─── Data listing ───
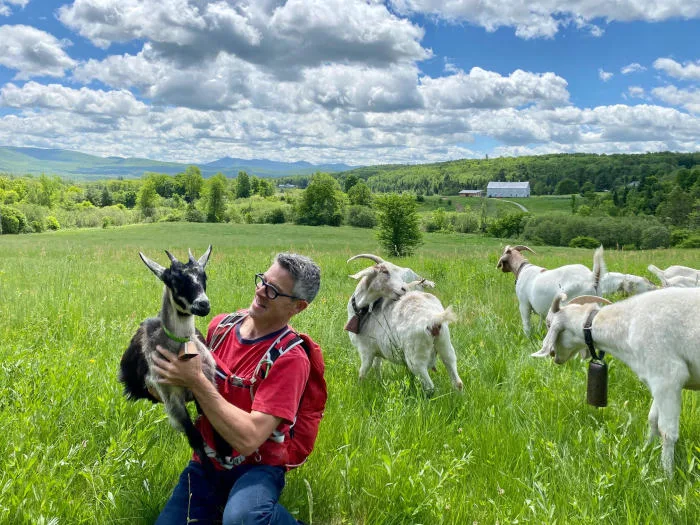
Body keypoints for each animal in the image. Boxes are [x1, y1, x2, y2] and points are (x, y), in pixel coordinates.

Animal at [119, 246, 216, 470]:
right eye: (175, 280)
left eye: (204, 276)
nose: (203, 305)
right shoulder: (172, 401)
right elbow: (195, 437)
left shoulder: (203, 388)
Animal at [346, 254, 464, 392]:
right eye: (385, 271)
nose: (404, 289)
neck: (363, 309)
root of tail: (433, 318)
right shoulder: (377, 350)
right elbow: (377, 367)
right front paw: (380, 383)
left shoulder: (366, 350)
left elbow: (362, 373)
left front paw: (360, 388)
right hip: (446, 346)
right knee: (457, 380)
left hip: (415, 358)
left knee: (429, 387)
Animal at [532, 288, 696, 476]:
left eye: (548, 324)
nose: (554, 356)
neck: (627, 325)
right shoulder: (657, 381)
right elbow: (652, 420)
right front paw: (646, 452)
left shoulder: (668, 376)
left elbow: (667, 432)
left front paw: (667, 474)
───
> _What is required_:
Reproduce verbatim only the segment of the listing bounded by the line containing "right elbow: (195, 437)" and the line containing "right front paw: (380, 383)", with both boundary lines included.

> _Solution to the problem_:
right elbow: (195, 437)
left shoulder: (203, 388)
Animal at [346, 254, 464, 392]:
right eye: (385, 271)
nose: (404, 289)
neck: (363, 309)
root of tail: (433, 318)
right shoulder: (377, 350)
right elbow: (377, 367)
right front paw: (380, 383)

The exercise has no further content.